=== Section Start ===
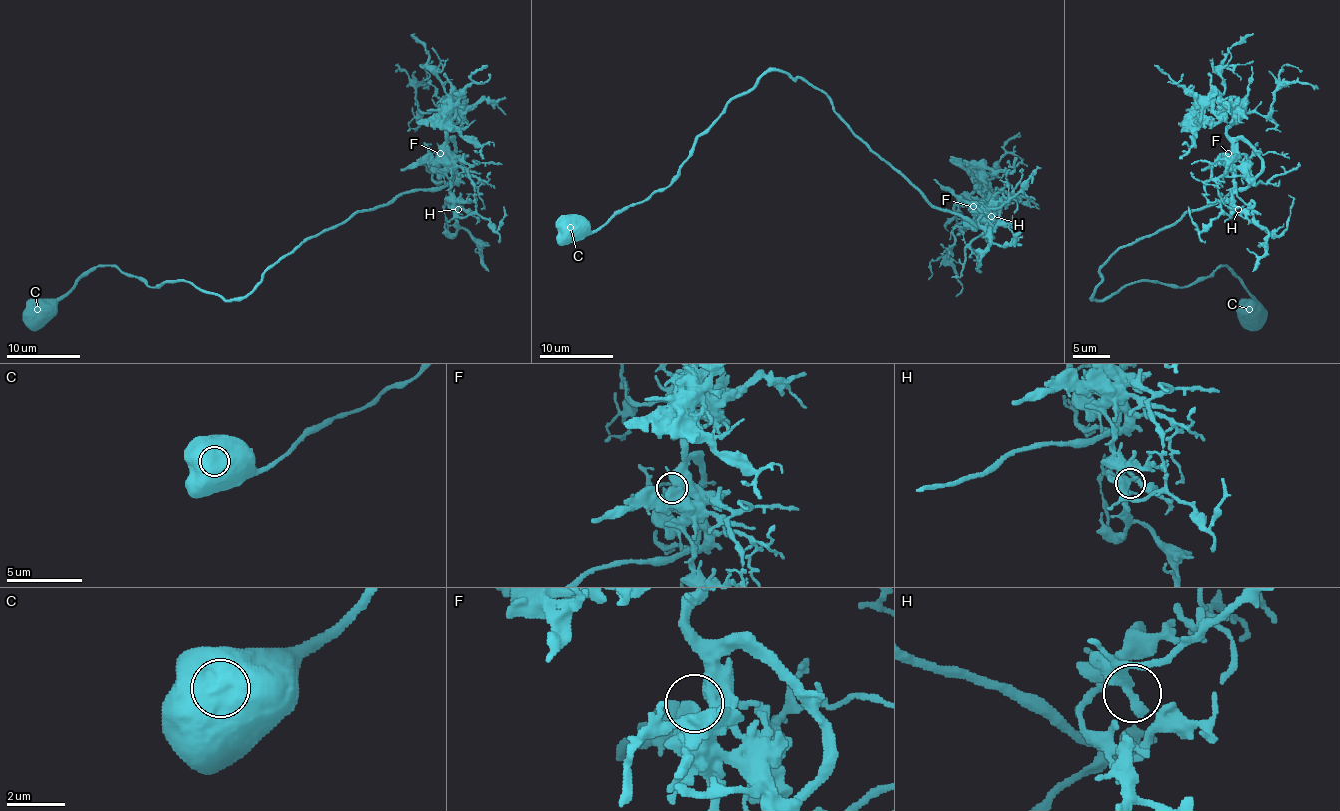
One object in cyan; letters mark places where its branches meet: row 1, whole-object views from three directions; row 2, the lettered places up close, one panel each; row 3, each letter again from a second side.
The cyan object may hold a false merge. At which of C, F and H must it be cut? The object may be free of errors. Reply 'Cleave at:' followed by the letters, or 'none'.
Cleave at: none

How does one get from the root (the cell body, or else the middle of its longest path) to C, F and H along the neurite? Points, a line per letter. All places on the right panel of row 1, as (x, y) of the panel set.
C: (1132, 244), (1099, 270), (1094, 299), (1140, 281), (1186, 286), (1225, 266), (1252, 295), (1249, 308)
F: (1132, 244), (1169, 227), (1186, 211), (1201, 211), (1230, 190), (1241, 190), (1241, 172), (1228, 153)
H: (1132, 244), (1169, 227), (1186, 211), (1201, 211), (1230, 190), (1241, 190), (1239, 170), (1234, 176), (1238, 209)

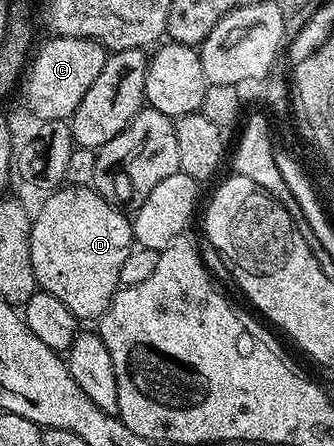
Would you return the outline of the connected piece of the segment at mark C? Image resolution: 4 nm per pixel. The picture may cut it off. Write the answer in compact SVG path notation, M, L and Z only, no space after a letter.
M52 35L50 39L40 46L39 53L37 48L26 69L27 108L36 116L36 121L67 122L77 110L77 106L81 106L81 98L85 98L89 86L97 82L97 74L101 74L109 52L98 41L89 38L65 38Z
=== Section End ===
Task prompt: I'd like the material above repeated exactly, with the pictures omitted.

Response area:
One object in cyan; letters mark places where its branches meet: row 1, whole-object views from three directions; row 2, the lettered places up close, one panel each; row 3, each letter again from a second side.
The cyan object may hold a false merge. At which of C, F and H must it be cut? The object may be free of errors. Reply 'Cleave at:' followed by the letters, or 'none'.
Cleave at: none

How does one get from the root (the cell body, or else the middle of its longest path) to C, F and H along the neurite? Points, a line per letter. All places on the right panel of row 1, as (x, y) of the panel set.
C: (1132, 244), (1099, 270), (1094, 299), (1140, 281), (1186, 286), (1225, 266), (1252, 295), (1249, 308)
F: (1132, 244), (1169, 227), (1186, 211), (1201, 211), (1230, 190), (1241, 190), (1241, 172), (1228, 153)
H: (1132, 244), (1169, 227), (1186, 211), (1201, 211), (1230, 190), (1241, 190), (1239, 170), (1234, 176), (1238, 209)

Would you return the outline of the connected piece of the segment at mark C? Image resolution: 4 nm per pixel. The picture may cut it off. Write the answer in compact SVG path notation, M, L and Z only, no space after a letter.
M52 35L50 39L40 46L39 53L37 48L26 69L27 108L36 116L36 121L67 122L77 110L77 106L81 106L81 98L85 98L89 86L97 82L97 74L101 74L109 52L98 41L89 38L65 38Z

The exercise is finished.